Trump has shown even less willingness to respect the constitutional validity of another American political tradition: an independent press as a restraint and watchdog on government. Any stories he doesn’t like are dismissed as “fake news,” along with the news organizations that have published or broadcast them—the very word “fake” underscoring that he refuses to recognize their legitimacy. Beyond the press, Trump seems to reject the concepts of objective truth, rational discourse, and scientific expertise, the Enlightenment ideals on which this country was founded. From the earliest days of his administration, he has asserted his own contrary-to-fact versions of events even when plain, verifiable evidence proves otherwise. Consider, for example, his claims that the crowds at his inauguration were bigger than those for President Obama, or his insistence that he won the popular vote in the 2016 election.

Finally, Trump has sought, repeatedly and deliberately, to sow divisions. He has attacked one group after another: Mexicans, Muslims, protesting black athletes. In the process, he has brought to the surface some of the raw, ugly emotions of hate in America that in ordinary times lay more or less suppressed, and has given presidential validation to racism and nativism, along with hostility toward education, science, and professionalism.

The effects are poisonous. If the United States were to face some sudden crisis—an attack overseas or at home, an economic collapse—Trump, like any president, would need to summon forth a sense of national unity in response. He would instead confront the sullen, divided nation he has so steadily provoked. Even if there is no such national emergency, the divisions he has created could last, harming the nation for years after he leaves office.

It is frequently said that through his incessant bellicosity, Trump is “playing to his base,” but that explanation raises more questions than it answers. His base represents less than 40 percent of the country. The election results of the past two months, particularly in Virginia and Alabama, demonstrate the limitations of merely exciting his base; by themselves, his core supporters are usually not enough for victory. Why, then, does Trump not try to expand his support in the way that other presidents have often done? (Bill Clinton’s strategy of “triangulation” comes to mind.)

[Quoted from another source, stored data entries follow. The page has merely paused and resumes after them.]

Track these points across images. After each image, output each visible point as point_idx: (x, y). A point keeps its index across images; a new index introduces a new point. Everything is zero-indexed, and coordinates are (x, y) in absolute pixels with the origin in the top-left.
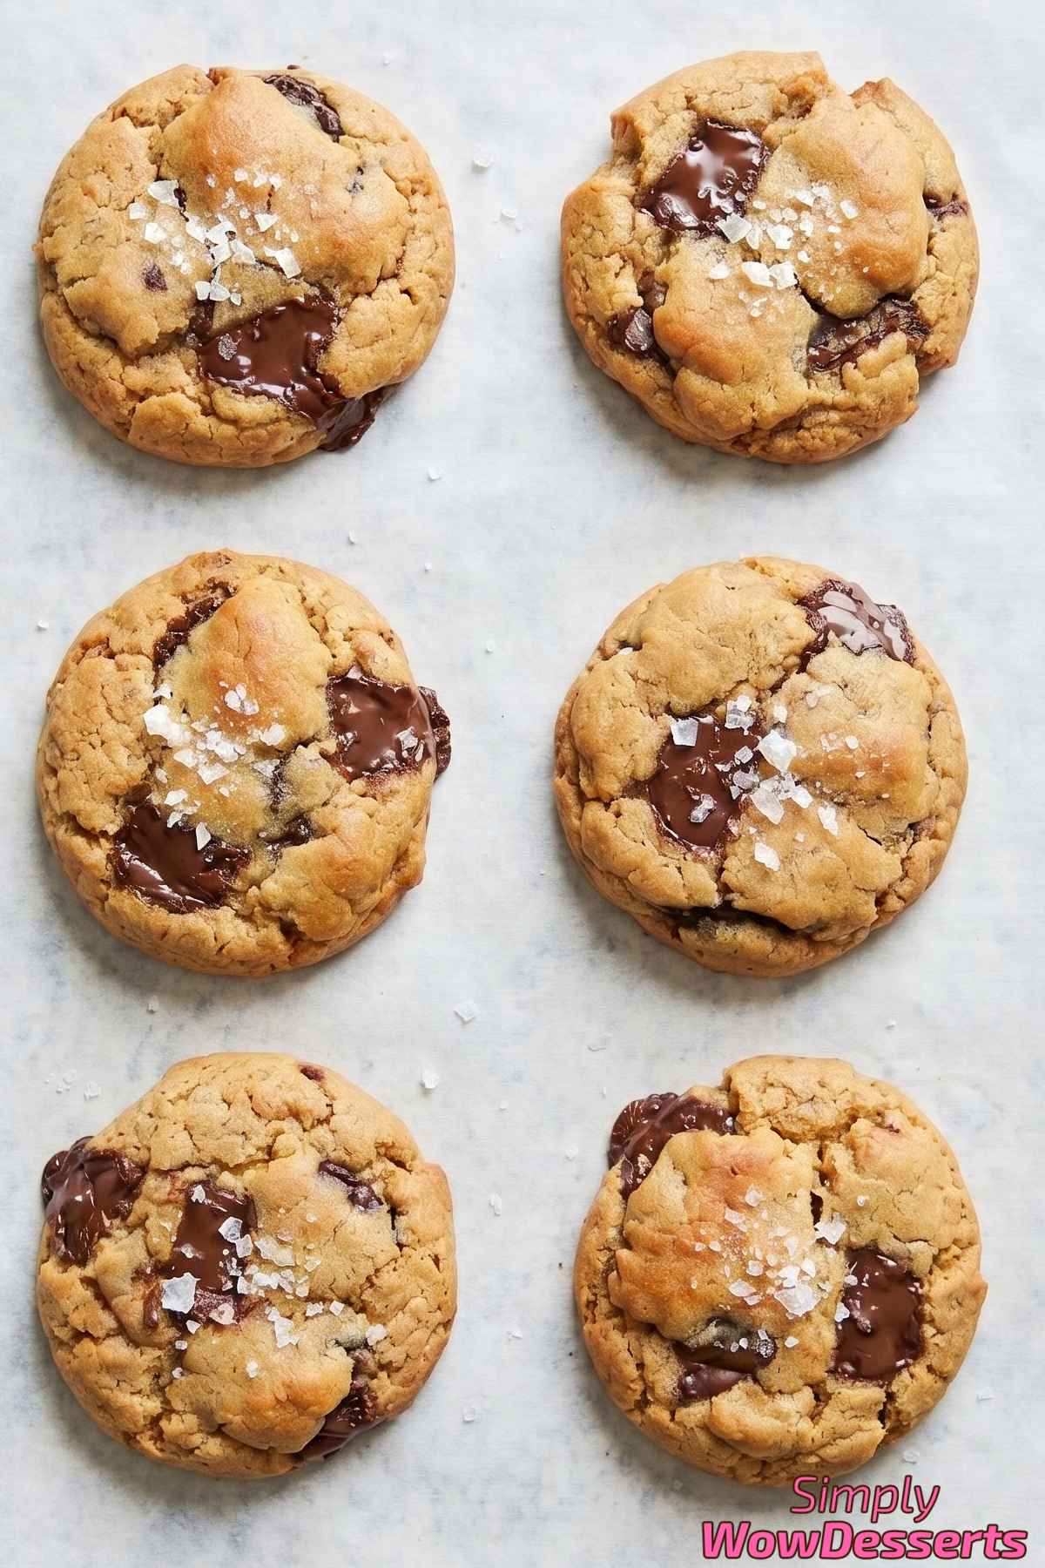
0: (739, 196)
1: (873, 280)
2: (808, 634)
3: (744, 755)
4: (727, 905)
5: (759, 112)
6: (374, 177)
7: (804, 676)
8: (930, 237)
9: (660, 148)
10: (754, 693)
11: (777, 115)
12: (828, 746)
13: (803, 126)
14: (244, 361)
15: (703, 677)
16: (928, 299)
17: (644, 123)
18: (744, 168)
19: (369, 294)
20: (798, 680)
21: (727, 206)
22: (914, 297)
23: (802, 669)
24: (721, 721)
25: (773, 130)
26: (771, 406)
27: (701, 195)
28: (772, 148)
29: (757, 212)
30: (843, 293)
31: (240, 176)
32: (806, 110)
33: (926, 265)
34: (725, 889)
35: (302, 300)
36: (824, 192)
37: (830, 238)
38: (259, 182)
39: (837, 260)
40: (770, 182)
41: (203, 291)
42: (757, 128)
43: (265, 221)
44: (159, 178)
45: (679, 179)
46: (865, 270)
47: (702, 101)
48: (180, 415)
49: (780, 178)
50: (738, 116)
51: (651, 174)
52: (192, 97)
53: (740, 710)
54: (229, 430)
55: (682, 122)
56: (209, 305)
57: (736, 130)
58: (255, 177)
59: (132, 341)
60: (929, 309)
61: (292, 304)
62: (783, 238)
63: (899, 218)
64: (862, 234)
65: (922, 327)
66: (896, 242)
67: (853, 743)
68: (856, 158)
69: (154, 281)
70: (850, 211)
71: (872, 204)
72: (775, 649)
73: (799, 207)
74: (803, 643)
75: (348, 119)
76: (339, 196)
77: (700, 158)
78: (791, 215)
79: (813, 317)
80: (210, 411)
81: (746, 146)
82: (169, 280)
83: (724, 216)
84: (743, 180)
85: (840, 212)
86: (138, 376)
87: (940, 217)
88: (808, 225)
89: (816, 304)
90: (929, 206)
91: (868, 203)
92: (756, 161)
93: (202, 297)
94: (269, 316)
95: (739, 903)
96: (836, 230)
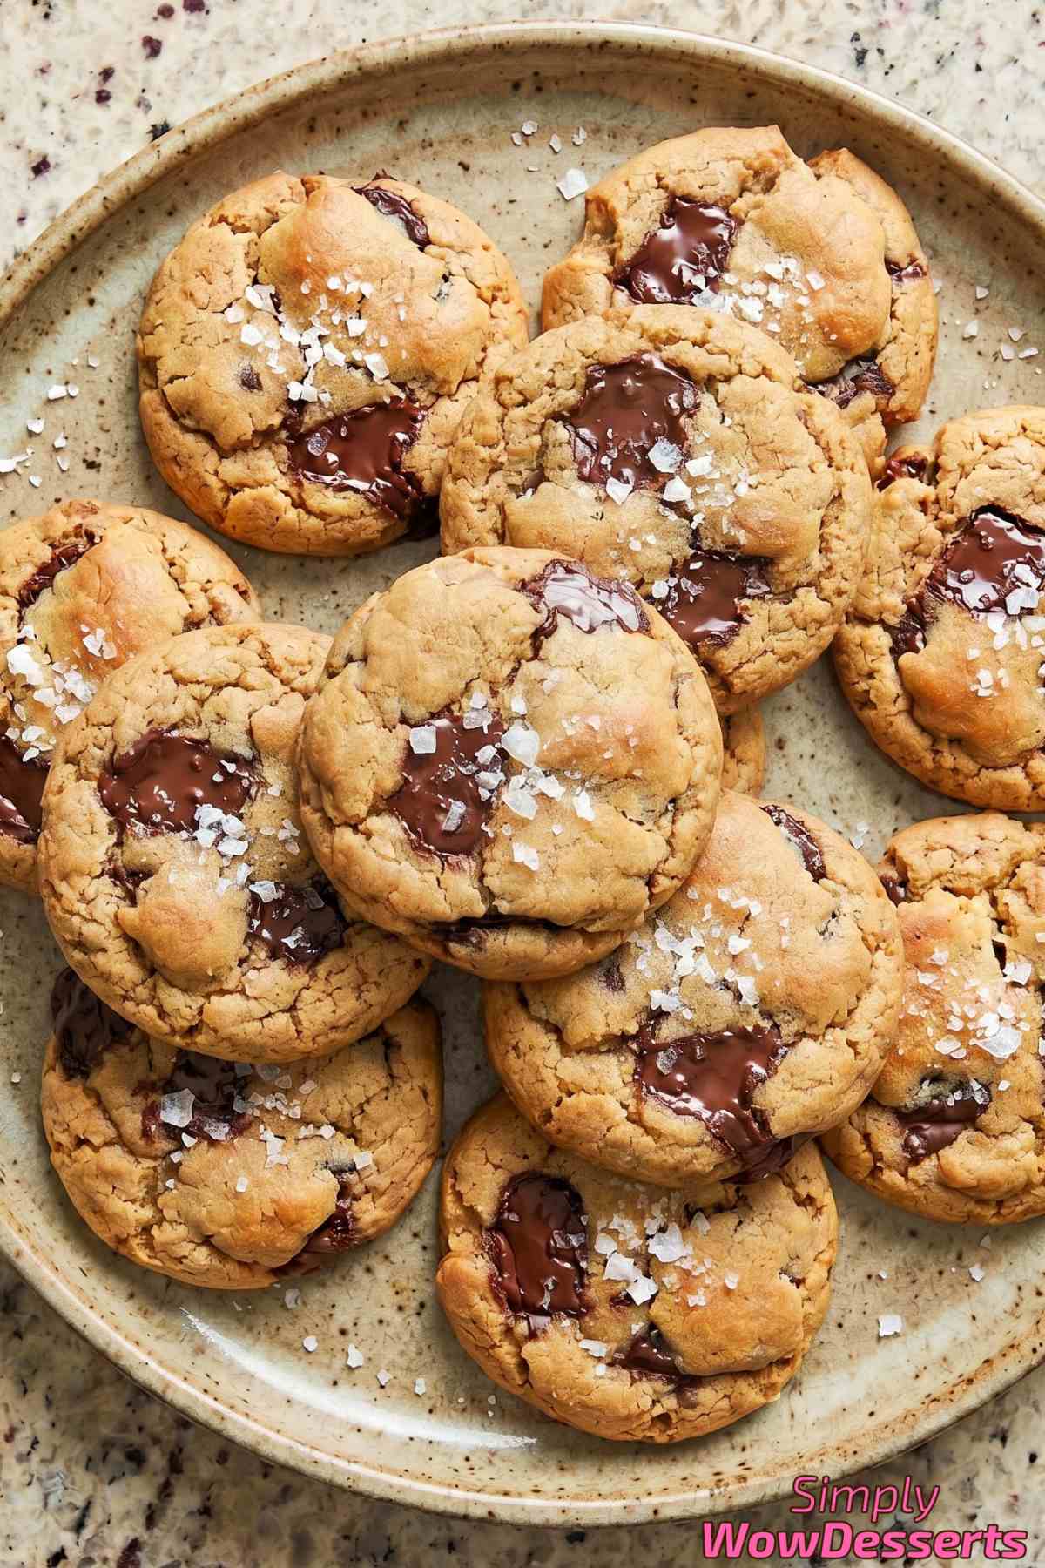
0: (712, 272)
1: (841, 346)
5: (728, 187)
8: (893, 301)
9: (633, 229)
11: (743, 190)
13: (766, 199)
14: (331, 458)
16: (893, 362)
17: (618, 205)
18: (713, 243)
21: (699, 281)
22: (878, 361)
25: (740, 205)
27: (675, 271)
28: (741, 223)
29: (731, 287)
30: (812, 359)
32: (770, 185)
33: (889, 328)
35: (388, 401)
36: (792, 264)
37: (800, 308)
39: (803, 328)
40: (739, 257)
42: (725, 204)
44: (256, 282)
45: (652, 257)
46: (834, 337)
47: (670, 181)
49: (748, 252)
50: (710, 193)
51: (626, 254)
52: (288, 206)
55: (654, 201)
57: (707, 206)
58: (345, 284)
60: (894, 373)
61: (379, 406)
62: (752, 309)
63: (862, 286)
64: (830, 304)
65: (887, 388)
66: (861, 310)
68: (820, 231)
69: (251, 383)
70: (817, 282)
71: (838, 274)
73: (768, 279)
77: (672, 234)
78: (760, 287)
81: (715, 222)
83: (697, 290)
84: (717, 255)
85: (808, 284)
86: (234, 469)
87: (901, 280)
88: (776, 296)
90: (890, 271)
91: (832, 272)
92: (726, 238)
96: (804, 301)
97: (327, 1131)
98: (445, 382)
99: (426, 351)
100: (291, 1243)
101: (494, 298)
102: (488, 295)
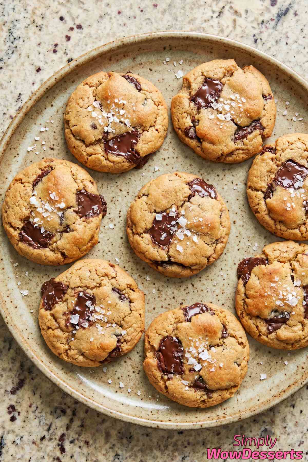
0: (216, 98)
1: (250, 117)
2: (190, 192)
3: (174, 223)
4: (170, 260)
5: (221, 75)
6: (149, 101)
7: (189, 203)
8: (264, 106)
9: (195, 87)
10: (176, 207)
11: (225, 76)
12: (195, 221)
13: (231, 78)
14: (116, 147)
15: (164, 203)
16: (264, 121)
17: (191, 80)
18: (217, 90)
19: (147, 131)
20: (187, 204)
21: (213, 100)
22: (261, 121)
23: (189, 201)
24: (168, 214)
25: (224, 80)
26: (226, 150)
27: (206, 97)
28: (224, 85)
29: (221, 102)
30: (243, 121)
31: (116, 101)
32: (232, 75)
33: (263, 112)
34: (169, 257)
35: (130, 132)
36: (238, 96)
37: (240, 107)
38: (121, 102)
39: (241, 113)
40: (223, 94)
41: (106, 129)
42: (220, 79)
43: (122, 112)
44: (95, 100)
45: (200, 94)
46: (248, 115)
47: (205, 74)
48: (99, 160)
49: (226, 92)
50: (215, 77)
51: (194, 93)
52: (104, 80)
53: (173, 212)
54: (112, 164)
55: (201, 79)
56: (107, 133)
57: (215, 80)
58: (119, 101)
59: (88, 141)
60: (265, 124)
61: (128, 133)
62: (227, 108)
63: (256, 102)
64: (247, 106)
65: (263, 128)
66: (255, 108)
67: (201, 219)
68: (245, 87)
69: (94, 127)
70: (244, 100)
71: (250, 98)
72: (182, 196)
73: (231, 100)
74: (189, 195)
75: (143, 86)
76: (140, 106)
77: (205, 88)
78: (229, 102)
79: (236, 127)
80: (107, 159)
81: (217, 84)
82: (98, 126)
83: (212, 102)
84: (217, 93)
85: (242, 101)
86: (89, 150)
87: (266, 100)
88: (233, 104)
89: (236, 124)
90: (264, 97)
91: (248, 98)
92: (220, 88)
93: (106, 131)
94: (122, 136)
95: (172, 260)
96: (241, 105)
97: (114, 325)
98: (146, 127)
99: (140, 118)
100: (105, 355)
101: (159, 105)
102: (157, 104)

One unsettling possibility is that Trump believes that somehow, in some future crisis, his polarizing approach may succeed in galvanizing the country into some new political constellation in which his base of 35 to 38 percent will suddenly jump to a majority. Another possibility, even more disturbing, is that we are witnessing a strategic embrace of rule by minority: Trump may believe that his judicial appointments and his favoritism toward the donor class of the wealthiest Americans, when combined with political tactics like gerrymandering and voter suppression, will enable him to govern and win reelection without ever gaining anything close to a popular majority. The third possibility is that there is no strategy at all; Trump cannot expand his support simply because he is by nature unable to do so. He can manage to convey only anger, resentment, and prejudice; he lacks the ability to heal divisions, to win over those who oppose him, to seek common ground.

On the day after Trump was sworn in, more than a million Americans turned out in protest demonstrations in Washington and other cities across the nation. The harm he has caused to the nation since then is severe enough to justify demonstrations many times that size. Street demonstrations, though, cannot remove Trump from office. He will stay on, most likely, for four or eight years, until he is defeated at the polls or removed from office through impeachment or the Twenty-Fifth Amendment. There are now extensive debates among Trump’s many opponents about which of these approaches to pursue. They involve serious questions of tactics and strategy that are beyond the scope of this article.

After Trump’s first year in office, what is clear beyond doubt is that the damage he is causing to the nation, to its domestic and foreign policies, and even more to the rule of law, to its constitutional system, to its social fabric, and to its very sense of national unity, is piling up week by week. The longer he stays, the worse it will get.